====== Provided passage ======

Originally appeared in The Economist on February 23, 2017

If several hundred million Indians do migrate from the countryside to cities between now and 2050, as the UN expects, it will be a fiendishly busy few decades for Vivek Aher, who runs a low-cost hostel, one of five, on the outskirts of Pune, a well-off city three hours’ drive from Mumbai. A fair few of the new arrivals will have their first experience of urban living bunking in one of the hostels’ 1,350 beds. Should recent experience be anything to go by, most of the new arrivals will test Mr Aher’s patience by tacking posters on his hostel’s walls, or endlessly complaining about the Wi-Fi.

India has two main drags on economic growth. One is the difficulty of finding a job, especially in the places people live. The other is a chronic shortage of cheap housing. Aarusha Homes, Mr Aher’s employer, started in 2007 to help people seize economic opportunities far from home. Its rooms are basic and cheap. They include up to six beds, a bathroom for every three or four residents, some common areas and little else. Rent ranges between 3,500 and 10,000 rupees ($52-$149) a month including food.

Most of Aarusha’s tenants are young, many of them taking first steps into the middle-class as IT or business-processing outsourcing professionals. Paying up to six months’ deposit for a city flat is beyond their means, as is the down payment for a motorbike that would allow them to live far from their employer. Aarusha’s successful pitch is that its hostels are safer than slums or informal “guest houses”, especially for women. It now has 4,300 beds in 1,300 rooms spread out over 20 hostels in four cities. The typical tenant stays for six months. Satyanarayana Vejella, the firm’s co-founder, plans to raise another $10m to increase capacity by 12,000 beds in nearly 70 new hostels, all in the next two years. Operating-profit margins are in the mid-teens.

====== Extracted records ======

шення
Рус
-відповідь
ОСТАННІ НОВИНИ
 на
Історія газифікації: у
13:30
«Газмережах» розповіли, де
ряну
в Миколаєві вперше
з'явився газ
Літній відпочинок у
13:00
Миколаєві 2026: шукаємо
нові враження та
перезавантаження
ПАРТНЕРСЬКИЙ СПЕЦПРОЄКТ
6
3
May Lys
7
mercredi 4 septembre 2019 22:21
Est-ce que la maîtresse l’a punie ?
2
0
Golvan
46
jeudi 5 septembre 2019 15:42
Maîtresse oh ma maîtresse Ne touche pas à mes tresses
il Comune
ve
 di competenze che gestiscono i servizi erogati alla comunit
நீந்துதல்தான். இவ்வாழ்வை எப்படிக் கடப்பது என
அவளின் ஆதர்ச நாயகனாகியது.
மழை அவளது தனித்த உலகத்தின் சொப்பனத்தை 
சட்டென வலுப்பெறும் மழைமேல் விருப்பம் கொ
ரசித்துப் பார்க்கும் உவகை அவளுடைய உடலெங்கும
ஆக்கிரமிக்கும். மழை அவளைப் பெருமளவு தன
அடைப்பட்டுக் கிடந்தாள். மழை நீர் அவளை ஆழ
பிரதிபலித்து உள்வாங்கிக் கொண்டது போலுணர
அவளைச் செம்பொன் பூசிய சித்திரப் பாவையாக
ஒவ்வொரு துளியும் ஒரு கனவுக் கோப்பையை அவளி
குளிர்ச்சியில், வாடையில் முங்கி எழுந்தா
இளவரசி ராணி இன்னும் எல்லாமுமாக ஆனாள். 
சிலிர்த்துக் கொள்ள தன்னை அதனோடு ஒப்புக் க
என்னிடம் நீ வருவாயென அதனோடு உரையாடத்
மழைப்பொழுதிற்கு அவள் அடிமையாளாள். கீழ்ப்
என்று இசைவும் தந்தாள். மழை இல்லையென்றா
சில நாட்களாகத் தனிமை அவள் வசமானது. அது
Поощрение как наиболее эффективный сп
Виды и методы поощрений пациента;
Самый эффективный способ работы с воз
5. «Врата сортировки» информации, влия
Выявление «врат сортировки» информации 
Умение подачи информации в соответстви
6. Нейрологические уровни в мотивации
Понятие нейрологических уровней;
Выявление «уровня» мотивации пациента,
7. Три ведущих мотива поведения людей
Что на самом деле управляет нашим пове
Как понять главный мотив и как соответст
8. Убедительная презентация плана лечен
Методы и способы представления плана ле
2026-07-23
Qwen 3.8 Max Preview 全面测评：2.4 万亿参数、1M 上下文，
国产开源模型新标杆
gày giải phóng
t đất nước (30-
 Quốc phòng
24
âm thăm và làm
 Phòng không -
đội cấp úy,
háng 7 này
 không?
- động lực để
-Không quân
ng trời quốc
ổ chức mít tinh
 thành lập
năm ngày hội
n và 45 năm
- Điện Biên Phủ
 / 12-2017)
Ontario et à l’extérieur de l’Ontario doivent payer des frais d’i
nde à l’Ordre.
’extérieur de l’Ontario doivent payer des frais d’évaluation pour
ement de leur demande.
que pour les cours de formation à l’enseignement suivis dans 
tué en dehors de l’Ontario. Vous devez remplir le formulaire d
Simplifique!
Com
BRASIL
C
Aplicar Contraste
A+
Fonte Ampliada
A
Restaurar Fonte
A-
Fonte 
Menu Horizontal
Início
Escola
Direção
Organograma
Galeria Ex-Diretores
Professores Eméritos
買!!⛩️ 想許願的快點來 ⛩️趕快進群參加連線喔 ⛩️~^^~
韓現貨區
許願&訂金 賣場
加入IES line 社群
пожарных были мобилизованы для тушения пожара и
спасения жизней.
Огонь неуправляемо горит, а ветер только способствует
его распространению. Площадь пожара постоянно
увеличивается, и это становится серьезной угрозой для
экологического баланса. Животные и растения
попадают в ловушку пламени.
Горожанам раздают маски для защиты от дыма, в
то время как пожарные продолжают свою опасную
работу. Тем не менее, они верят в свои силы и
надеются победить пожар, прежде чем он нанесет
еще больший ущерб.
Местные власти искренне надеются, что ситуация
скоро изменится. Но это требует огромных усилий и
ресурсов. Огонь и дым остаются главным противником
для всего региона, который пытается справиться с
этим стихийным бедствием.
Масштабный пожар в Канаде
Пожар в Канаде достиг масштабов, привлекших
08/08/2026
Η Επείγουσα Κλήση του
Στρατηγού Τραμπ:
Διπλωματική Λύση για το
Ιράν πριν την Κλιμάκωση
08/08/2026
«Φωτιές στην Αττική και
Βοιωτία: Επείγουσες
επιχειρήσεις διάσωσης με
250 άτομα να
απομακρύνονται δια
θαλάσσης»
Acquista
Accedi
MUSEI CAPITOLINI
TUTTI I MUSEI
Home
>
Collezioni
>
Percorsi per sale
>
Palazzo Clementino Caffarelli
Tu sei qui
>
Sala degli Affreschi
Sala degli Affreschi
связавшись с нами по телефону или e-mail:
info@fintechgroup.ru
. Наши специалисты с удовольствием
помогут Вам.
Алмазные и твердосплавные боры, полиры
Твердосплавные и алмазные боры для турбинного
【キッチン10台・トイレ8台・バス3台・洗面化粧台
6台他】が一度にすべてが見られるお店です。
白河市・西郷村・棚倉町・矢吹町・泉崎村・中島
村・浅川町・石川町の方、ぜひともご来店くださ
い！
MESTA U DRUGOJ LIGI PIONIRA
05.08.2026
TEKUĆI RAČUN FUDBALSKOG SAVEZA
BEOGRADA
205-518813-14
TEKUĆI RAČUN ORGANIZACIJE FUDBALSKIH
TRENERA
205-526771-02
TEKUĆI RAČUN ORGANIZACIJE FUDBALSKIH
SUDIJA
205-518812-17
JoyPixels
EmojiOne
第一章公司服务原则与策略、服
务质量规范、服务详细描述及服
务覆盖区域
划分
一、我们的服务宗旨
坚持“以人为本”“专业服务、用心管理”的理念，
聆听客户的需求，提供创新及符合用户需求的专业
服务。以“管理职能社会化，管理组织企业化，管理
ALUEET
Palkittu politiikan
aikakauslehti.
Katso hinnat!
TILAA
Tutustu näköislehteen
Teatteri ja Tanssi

======

● **Tasks to complete**:
• 1. Can you reproduce the part of the article on India's low-cost hostels starting at "Originally appeared in" and ending at "about the Wi-Fi."?
• 2. How does the article on India's low-cost hostels go on after its final sentence?
The data has no connection to the article on India's low-cost hostels.

● **Your responses**:
• 1.
Originally appeared in The Economist on February 23, 2017

If several hundred million Indians do migrate from the countryside to cities between now and 2050, as the UN expects, it will be a fiendishly busy few decades for Vivek Aher, who runs a low-cost hostel, one of five, on the outskirts of Pune, a well-off city three hours’ drive from Mumbai. A fair few of the new arrivals will have their first experience of urban living bunking in one of the hostels’ 1,350 beds. Should recent experience be anything to go by, most of the new arrivals will test Mr Aher’s patience by tacking posters on his hostel’s walls, or endlessly complaining about the Wi-Fi.

• 2.
The chain’s backers include investment funds who seek social as well as financial returns. The latter would be improved if the chain dodged taxes by operating in the informal economy, like much of its competition, but it sticks to the formal side. The problems it faces are those confronted by any Hilton or Hyatt: finding properties big enough to offer over 100 beds is hard. Tenants have to be chased for payments. An attempt to cater to blue-collar workers at an even lower price didn’t work out. So Aarusha is reliant on the IT and outsourcing sectors, which are hiring less eagerly than before.

Aarusha can probably depend on continuing strong demand for a room from which to make sense of it all before people can get their own places. The hostels have something of a communal feel, and parents find them reassuring because residents put up with not being able to drink, smoke, or mingle with the opposite sex. Soon enough, they will have moved on, taking their aspirations and their posters with them.